Document structure recognition data
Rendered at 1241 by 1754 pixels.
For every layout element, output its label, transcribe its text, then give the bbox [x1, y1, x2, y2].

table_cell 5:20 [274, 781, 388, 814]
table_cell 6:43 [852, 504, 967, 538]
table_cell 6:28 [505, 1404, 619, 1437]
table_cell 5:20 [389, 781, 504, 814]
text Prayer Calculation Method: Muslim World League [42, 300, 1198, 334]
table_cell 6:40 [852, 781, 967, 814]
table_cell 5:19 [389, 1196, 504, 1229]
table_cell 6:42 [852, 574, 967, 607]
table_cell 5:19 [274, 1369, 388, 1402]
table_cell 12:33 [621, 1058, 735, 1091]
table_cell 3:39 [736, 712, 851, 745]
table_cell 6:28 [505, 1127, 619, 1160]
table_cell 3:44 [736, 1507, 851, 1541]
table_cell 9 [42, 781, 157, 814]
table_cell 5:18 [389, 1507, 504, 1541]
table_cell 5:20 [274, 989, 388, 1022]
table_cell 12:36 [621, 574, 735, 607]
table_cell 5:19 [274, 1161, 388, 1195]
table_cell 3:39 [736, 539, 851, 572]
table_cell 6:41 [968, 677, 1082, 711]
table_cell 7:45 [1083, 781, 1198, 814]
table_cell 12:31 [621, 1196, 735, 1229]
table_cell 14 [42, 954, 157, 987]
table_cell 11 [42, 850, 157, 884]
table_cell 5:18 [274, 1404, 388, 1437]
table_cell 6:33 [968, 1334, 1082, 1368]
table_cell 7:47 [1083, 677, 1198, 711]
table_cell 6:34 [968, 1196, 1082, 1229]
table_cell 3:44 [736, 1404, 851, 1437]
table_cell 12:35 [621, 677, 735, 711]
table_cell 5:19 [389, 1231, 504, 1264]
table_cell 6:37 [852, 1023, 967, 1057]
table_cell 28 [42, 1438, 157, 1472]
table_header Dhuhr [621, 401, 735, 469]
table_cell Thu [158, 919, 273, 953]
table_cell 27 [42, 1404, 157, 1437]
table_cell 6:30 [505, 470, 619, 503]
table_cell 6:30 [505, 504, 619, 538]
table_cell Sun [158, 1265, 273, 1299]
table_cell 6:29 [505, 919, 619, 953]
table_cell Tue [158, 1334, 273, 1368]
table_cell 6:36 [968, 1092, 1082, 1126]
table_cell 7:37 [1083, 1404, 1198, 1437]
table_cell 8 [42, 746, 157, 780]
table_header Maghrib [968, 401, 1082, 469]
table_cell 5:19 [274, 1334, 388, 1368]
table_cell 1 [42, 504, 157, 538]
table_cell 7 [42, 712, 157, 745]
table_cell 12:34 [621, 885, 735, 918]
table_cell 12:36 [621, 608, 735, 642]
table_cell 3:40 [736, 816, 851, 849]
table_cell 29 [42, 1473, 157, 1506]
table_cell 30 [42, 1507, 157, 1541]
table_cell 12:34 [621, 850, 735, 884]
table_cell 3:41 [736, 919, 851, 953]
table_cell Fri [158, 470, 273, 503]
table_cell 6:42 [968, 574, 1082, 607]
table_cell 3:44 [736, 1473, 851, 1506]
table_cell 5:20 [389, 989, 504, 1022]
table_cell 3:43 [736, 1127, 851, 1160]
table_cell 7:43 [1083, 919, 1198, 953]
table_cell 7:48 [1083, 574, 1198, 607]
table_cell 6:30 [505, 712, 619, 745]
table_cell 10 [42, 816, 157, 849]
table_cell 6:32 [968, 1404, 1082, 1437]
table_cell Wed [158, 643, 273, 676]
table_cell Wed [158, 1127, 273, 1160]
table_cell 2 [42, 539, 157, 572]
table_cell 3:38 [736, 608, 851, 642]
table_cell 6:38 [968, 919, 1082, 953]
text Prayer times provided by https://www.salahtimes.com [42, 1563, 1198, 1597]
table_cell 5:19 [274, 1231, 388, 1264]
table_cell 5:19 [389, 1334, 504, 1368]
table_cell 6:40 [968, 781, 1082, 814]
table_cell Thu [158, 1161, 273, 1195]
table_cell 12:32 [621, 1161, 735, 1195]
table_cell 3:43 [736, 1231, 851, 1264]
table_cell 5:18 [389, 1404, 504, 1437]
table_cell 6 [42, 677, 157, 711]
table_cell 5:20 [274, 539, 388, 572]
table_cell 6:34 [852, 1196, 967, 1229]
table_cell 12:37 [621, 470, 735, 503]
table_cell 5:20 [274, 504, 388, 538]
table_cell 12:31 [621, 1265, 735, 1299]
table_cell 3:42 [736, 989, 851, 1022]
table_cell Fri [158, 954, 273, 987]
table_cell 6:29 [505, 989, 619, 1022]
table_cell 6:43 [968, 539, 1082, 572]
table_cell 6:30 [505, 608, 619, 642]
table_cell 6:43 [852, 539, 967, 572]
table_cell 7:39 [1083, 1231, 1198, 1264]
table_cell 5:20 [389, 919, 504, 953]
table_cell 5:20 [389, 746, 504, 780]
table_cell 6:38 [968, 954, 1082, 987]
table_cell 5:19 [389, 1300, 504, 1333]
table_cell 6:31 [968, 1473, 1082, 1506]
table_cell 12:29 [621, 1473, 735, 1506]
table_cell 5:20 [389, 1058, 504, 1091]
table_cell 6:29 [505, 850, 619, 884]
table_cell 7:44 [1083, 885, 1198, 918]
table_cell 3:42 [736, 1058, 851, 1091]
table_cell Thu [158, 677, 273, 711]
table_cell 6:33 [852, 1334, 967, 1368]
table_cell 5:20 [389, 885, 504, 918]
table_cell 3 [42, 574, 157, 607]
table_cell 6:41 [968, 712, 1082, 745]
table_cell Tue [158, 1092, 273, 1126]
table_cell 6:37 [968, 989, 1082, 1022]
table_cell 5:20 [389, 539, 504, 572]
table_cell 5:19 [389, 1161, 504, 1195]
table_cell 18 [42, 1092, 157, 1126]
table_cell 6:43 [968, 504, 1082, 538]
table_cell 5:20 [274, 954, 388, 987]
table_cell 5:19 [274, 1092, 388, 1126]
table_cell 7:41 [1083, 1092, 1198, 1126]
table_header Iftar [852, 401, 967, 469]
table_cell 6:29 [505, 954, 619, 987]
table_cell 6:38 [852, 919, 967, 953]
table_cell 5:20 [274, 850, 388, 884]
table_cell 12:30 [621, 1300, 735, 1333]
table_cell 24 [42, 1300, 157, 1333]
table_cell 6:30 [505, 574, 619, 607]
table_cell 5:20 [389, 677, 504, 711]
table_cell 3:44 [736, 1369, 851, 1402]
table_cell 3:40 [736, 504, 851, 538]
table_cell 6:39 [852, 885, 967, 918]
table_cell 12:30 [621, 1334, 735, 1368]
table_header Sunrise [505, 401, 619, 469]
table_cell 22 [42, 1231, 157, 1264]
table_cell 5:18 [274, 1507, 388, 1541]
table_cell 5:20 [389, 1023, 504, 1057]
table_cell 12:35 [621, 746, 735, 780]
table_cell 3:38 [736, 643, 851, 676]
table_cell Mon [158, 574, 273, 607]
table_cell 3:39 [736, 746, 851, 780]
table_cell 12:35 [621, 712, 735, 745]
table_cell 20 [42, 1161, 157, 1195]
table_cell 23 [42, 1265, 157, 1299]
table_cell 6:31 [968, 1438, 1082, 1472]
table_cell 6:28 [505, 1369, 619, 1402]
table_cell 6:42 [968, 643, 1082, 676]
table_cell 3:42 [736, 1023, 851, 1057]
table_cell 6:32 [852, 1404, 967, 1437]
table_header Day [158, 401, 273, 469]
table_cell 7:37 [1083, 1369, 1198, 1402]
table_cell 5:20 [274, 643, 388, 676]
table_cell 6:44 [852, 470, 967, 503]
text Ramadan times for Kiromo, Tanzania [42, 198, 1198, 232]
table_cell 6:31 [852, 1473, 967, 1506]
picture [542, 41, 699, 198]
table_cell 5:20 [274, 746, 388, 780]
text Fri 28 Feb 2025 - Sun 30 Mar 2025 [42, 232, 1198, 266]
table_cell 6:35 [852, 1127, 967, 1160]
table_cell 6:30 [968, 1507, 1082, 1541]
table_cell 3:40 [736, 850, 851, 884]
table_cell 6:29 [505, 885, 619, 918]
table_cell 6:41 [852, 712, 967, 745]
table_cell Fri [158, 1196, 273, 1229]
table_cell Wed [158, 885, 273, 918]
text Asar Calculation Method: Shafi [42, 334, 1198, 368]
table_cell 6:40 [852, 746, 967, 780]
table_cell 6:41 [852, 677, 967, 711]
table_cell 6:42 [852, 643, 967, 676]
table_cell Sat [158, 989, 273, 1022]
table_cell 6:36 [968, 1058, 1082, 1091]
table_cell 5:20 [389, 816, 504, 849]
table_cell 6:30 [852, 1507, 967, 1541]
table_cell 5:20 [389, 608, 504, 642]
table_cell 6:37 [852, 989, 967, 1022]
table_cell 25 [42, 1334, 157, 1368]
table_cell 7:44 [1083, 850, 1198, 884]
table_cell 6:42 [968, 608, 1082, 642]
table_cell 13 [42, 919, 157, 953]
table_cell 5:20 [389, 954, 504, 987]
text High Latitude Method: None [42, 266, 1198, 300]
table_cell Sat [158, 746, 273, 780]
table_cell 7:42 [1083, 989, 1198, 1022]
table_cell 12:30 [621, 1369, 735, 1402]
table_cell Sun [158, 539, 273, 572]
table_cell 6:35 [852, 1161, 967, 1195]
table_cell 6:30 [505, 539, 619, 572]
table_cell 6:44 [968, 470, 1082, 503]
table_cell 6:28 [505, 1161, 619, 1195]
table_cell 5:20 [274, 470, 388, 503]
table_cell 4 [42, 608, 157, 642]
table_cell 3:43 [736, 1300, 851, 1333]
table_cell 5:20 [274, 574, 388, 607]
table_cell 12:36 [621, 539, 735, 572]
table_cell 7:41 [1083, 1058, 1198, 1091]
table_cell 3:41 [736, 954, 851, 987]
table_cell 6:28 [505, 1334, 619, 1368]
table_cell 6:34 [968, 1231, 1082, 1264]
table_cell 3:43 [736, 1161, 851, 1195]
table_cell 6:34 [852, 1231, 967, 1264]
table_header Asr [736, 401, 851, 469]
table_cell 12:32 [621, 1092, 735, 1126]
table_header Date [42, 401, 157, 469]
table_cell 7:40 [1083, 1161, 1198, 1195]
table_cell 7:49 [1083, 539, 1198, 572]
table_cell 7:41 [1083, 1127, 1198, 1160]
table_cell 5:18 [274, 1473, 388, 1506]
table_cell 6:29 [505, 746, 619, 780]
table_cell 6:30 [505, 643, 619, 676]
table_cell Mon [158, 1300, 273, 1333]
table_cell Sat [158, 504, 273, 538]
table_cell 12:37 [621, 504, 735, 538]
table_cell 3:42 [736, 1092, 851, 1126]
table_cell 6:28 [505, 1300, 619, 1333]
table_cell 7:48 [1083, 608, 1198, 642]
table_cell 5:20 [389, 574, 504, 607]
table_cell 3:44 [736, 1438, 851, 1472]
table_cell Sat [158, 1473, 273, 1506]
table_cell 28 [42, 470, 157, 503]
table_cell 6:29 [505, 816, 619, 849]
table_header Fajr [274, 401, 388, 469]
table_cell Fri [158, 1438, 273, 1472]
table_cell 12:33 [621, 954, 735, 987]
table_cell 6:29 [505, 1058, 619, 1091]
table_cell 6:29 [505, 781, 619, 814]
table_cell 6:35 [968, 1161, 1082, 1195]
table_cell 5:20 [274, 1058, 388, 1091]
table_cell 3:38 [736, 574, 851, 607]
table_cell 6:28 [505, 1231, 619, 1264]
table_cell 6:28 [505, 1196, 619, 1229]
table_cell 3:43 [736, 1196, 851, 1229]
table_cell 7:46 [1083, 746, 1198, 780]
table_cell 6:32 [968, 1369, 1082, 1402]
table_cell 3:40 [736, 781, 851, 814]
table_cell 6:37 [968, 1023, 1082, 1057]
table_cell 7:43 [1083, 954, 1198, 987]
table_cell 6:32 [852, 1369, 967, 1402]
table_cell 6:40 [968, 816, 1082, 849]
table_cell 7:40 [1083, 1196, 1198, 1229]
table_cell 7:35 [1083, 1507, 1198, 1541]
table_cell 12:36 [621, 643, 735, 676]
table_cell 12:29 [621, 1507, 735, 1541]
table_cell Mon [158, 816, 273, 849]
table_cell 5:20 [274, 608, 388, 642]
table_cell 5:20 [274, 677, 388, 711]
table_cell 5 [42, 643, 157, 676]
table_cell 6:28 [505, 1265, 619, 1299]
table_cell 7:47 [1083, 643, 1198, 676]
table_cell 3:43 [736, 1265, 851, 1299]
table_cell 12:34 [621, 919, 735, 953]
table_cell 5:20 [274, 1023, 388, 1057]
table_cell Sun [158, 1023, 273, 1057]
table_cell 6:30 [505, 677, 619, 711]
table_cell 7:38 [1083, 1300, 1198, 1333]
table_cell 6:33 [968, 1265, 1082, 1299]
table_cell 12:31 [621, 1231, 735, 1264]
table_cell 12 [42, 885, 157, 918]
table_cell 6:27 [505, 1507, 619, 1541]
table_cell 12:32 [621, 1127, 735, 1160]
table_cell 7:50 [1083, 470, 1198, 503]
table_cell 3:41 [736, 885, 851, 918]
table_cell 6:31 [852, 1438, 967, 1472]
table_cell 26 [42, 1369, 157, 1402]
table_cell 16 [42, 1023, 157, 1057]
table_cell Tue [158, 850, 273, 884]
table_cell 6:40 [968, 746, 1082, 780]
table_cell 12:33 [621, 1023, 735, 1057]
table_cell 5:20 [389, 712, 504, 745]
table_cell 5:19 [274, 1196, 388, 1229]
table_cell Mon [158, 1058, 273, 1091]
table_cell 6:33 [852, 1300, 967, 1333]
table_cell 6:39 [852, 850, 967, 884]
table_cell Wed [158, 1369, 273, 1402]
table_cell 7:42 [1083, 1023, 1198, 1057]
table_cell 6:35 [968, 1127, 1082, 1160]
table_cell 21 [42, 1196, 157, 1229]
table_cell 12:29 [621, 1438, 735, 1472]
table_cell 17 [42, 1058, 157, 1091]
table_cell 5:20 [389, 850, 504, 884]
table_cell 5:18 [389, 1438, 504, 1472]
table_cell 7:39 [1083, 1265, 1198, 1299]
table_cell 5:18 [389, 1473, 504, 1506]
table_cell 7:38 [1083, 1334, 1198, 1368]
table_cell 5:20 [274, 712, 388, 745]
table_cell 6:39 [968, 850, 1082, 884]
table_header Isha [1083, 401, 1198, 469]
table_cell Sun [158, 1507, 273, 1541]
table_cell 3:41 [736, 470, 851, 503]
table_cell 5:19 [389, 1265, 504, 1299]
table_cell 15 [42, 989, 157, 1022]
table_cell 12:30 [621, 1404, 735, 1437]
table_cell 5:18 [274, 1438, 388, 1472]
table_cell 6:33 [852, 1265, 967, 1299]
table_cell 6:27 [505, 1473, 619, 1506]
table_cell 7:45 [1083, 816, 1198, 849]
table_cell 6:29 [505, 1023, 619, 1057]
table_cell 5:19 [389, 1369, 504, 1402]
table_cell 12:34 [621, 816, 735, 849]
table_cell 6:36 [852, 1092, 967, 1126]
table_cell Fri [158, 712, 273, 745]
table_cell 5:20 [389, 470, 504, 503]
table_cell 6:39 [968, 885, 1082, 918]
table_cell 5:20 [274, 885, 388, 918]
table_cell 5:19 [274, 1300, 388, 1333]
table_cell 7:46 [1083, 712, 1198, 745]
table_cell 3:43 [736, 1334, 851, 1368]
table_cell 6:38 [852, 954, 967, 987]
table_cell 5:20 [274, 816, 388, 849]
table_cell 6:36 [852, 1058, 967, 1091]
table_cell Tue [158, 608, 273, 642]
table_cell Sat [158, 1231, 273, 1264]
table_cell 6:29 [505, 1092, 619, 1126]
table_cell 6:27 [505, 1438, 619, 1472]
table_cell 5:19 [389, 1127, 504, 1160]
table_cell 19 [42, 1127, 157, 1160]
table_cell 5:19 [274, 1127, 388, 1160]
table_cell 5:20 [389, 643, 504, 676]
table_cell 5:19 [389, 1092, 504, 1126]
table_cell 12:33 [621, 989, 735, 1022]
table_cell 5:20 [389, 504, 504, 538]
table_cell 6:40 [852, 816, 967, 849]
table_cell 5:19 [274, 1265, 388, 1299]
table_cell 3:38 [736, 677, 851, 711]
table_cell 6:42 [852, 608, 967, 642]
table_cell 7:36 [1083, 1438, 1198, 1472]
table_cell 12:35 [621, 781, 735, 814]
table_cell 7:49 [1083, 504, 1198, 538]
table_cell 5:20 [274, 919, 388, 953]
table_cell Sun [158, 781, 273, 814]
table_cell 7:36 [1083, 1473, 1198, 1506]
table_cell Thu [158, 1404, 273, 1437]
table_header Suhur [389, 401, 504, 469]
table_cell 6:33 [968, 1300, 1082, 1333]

## DESCRIPTION OF THE TASK
The expected result is a copy of each line in the records where "Prayer" appears.

## ANSWER SPACE
text Prayer Calculation Method: Muslim World League [42, 300, 1198, 334]
text Prayer times provided by https://www.salahtimes.com [42, 1563, 1198, 1597]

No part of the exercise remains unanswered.